Each line below with the string "Diagnostics" should be copied.

Entries provided.
-- Opening Marker --

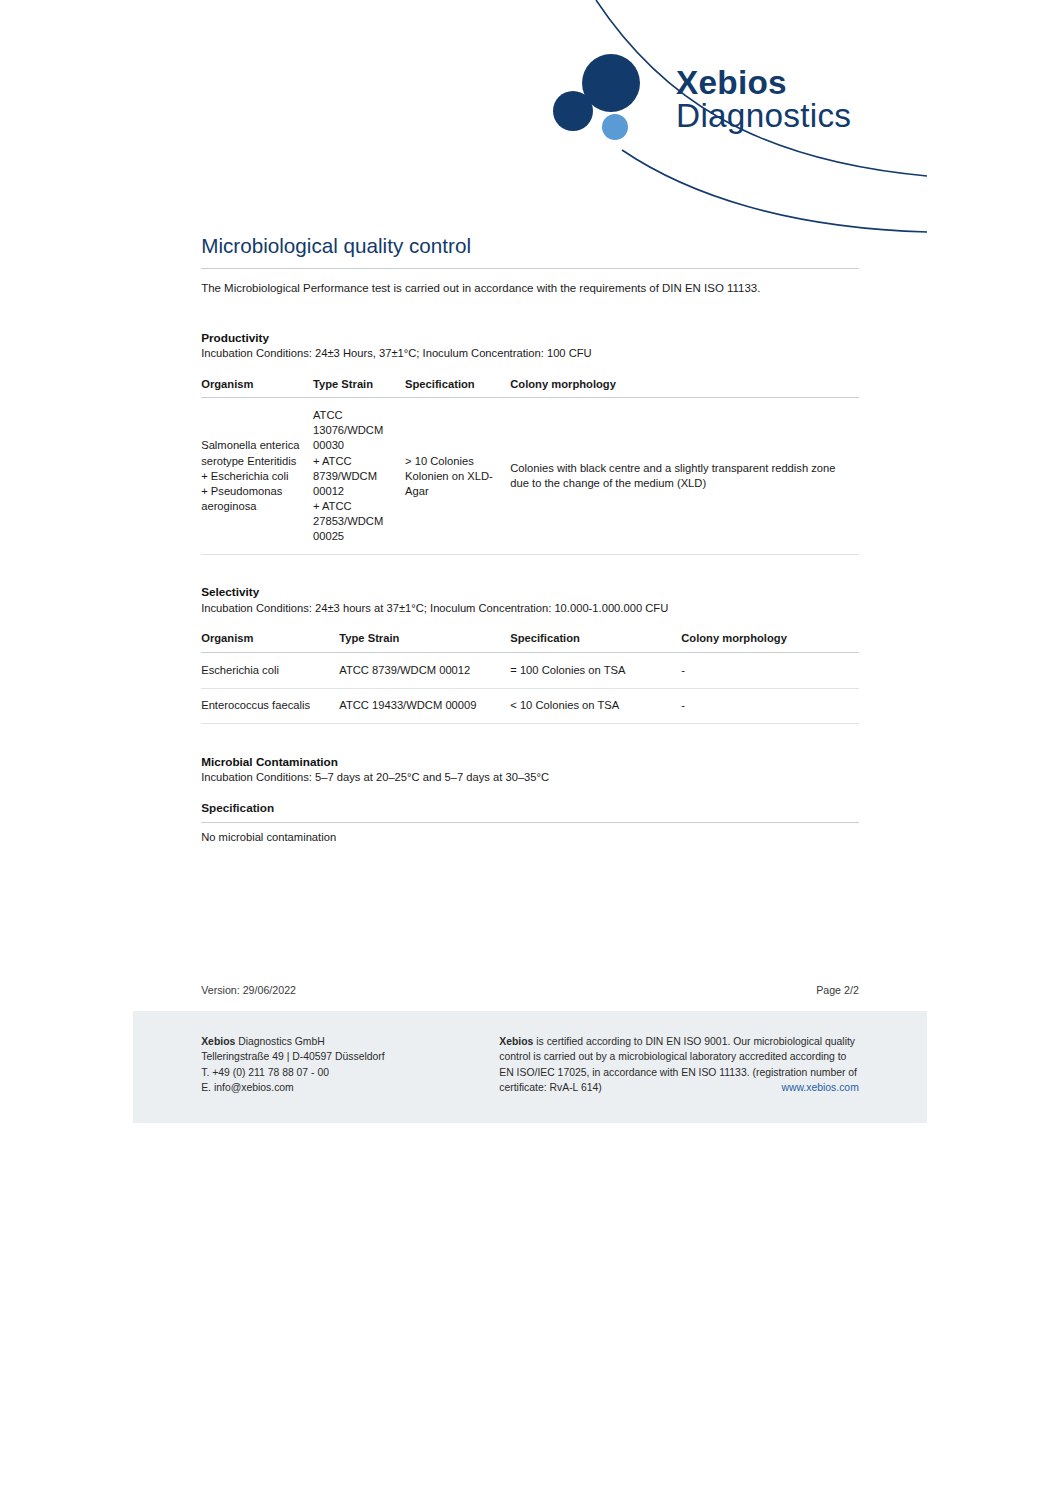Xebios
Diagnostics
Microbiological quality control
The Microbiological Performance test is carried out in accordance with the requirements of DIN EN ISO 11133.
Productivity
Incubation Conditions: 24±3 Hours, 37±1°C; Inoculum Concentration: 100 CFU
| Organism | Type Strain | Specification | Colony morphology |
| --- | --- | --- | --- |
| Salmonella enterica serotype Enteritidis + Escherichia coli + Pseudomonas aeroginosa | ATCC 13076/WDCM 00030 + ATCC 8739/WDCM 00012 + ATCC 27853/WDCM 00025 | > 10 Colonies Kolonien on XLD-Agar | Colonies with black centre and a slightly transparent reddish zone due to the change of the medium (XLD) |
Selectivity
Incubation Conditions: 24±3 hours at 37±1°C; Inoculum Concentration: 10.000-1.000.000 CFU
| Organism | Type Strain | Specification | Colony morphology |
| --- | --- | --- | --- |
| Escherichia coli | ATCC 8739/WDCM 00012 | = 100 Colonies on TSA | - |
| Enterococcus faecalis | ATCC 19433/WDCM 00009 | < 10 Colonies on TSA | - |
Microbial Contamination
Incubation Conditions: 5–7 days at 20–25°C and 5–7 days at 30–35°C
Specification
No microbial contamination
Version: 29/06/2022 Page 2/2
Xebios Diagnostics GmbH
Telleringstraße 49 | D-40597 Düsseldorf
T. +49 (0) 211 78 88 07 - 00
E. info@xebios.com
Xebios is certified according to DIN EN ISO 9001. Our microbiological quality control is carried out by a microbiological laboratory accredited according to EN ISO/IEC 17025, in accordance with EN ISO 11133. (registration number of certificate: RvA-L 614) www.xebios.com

-- Closing Marker --
-- Opening Marker --

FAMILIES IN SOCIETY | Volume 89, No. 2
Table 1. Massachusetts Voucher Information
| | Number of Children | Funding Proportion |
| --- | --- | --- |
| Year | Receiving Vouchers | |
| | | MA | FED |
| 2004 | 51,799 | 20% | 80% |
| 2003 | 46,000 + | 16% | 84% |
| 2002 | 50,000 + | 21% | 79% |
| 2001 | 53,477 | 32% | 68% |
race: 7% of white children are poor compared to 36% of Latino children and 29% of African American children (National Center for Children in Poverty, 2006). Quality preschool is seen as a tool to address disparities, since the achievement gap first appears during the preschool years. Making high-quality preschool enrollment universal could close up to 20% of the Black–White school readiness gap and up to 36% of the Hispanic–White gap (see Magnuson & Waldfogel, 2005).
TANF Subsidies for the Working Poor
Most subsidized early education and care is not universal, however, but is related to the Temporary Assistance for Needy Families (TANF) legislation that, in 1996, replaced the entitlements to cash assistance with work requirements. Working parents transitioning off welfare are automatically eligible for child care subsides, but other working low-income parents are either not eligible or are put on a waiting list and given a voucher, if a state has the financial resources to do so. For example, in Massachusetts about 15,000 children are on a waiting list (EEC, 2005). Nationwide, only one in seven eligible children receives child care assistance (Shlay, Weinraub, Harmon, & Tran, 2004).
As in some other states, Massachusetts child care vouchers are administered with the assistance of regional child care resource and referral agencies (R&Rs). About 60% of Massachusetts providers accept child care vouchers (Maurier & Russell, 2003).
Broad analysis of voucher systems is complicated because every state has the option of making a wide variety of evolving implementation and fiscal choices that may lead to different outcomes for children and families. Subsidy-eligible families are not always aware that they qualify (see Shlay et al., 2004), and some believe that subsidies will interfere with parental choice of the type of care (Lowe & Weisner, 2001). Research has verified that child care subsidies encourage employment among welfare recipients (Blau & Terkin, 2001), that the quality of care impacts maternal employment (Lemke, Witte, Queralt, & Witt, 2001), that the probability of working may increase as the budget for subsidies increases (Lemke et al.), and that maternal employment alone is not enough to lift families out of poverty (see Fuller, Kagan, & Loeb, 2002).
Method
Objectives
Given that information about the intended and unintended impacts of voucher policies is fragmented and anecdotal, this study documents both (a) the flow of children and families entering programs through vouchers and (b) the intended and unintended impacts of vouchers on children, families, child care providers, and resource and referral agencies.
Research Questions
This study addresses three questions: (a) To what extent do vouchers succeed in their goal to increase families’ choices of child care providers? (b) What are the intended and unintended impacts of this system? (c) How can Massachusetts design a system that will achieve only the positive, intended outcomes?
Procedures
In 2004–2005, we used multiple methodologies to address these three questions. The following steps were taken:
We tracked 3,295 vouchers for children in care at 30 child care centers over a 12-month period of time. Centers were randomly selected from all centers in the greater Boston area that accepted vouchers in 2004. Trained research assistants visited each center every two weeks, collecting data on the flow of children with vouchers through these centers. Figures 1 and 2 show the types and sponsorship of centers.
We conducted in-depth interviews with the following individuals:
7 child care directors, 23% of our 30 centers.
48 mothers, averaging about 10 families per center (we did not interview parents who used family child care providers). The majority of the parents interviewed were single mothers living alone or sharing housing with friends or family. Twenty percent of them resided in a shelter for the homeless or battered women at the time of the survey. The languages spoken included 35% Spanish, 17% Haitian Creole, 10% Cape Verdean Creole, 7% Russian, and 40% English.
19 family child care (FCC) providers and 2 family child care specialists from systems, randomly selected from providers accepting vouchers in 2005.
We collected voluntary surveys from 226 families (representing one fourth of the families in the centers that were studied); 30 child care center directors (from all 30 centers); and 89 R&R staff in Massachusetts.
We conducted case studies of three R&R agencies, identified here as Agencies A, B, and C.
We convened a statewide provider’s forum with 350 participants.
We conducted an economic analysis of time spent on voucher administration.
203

-- Closing Marker --
-- Opening Marker --

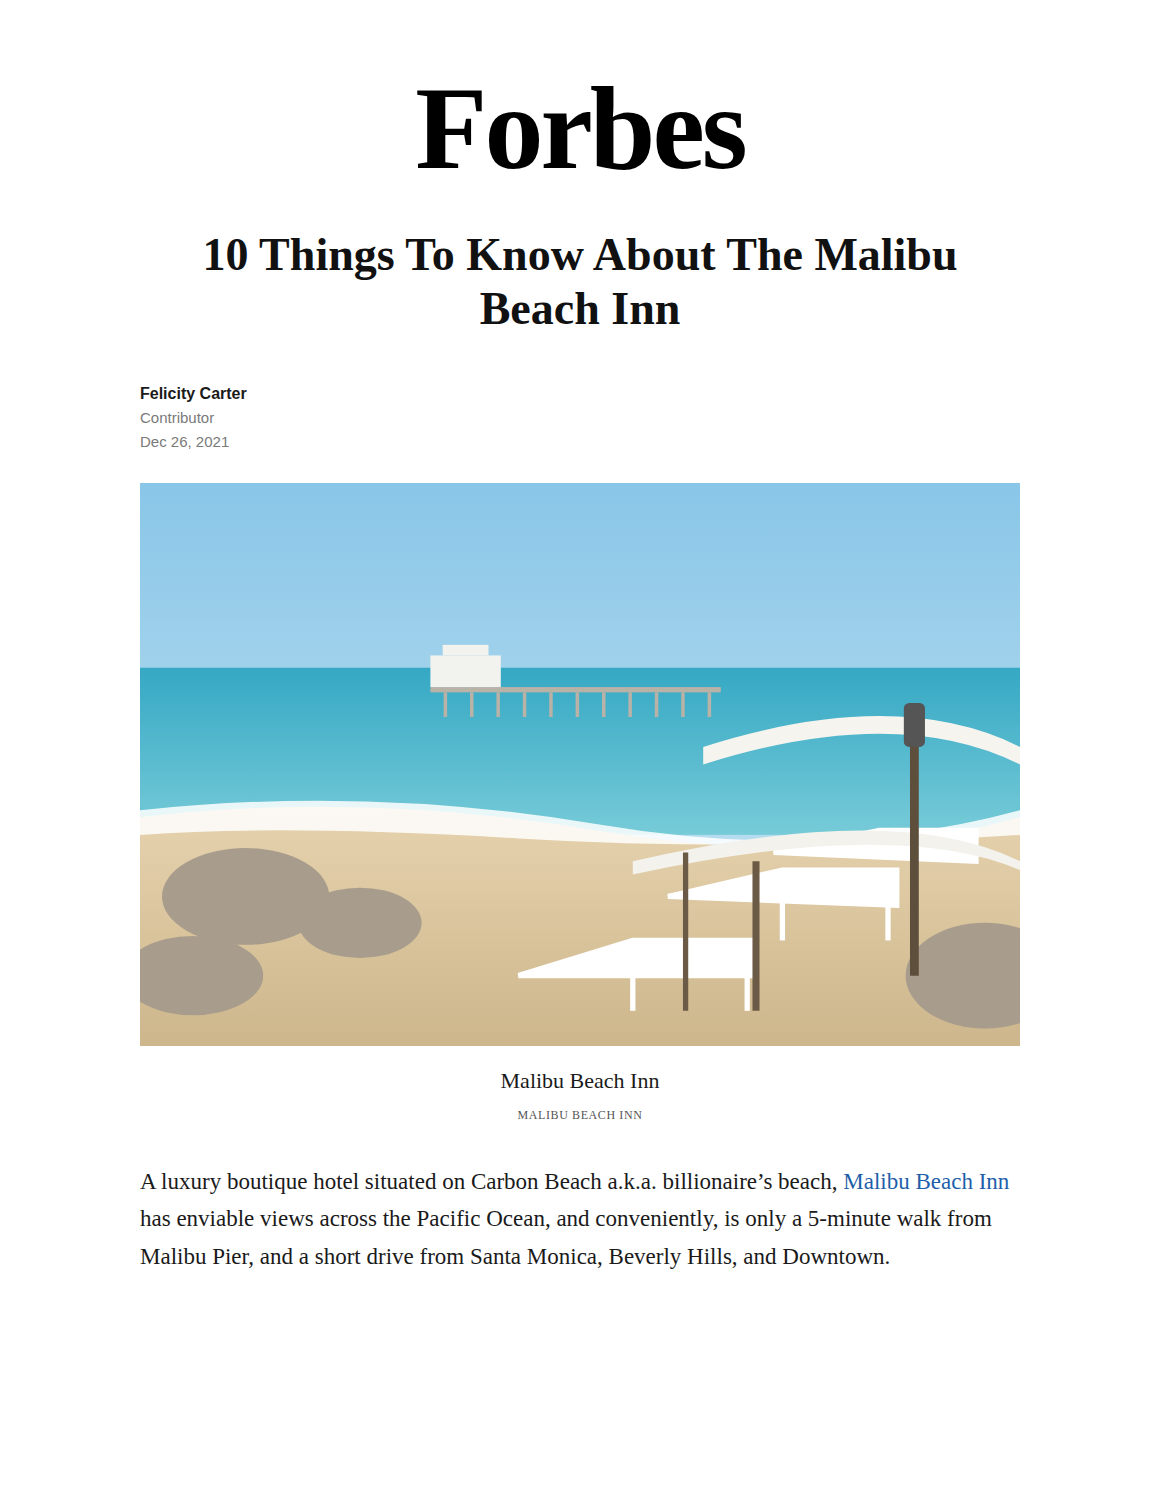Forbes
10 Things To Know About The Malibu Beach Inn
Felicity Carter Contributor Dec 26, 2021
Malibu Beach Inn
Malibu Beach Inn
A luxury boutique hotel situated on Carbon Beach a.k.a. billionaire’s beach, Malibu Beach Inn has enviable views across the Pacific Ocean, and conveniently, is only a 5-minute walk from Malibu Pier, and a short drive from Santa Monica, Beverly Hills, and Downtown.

-- Closing Marker --

Expected answer.
Diagnostics
Xebios Diagnostics GmbH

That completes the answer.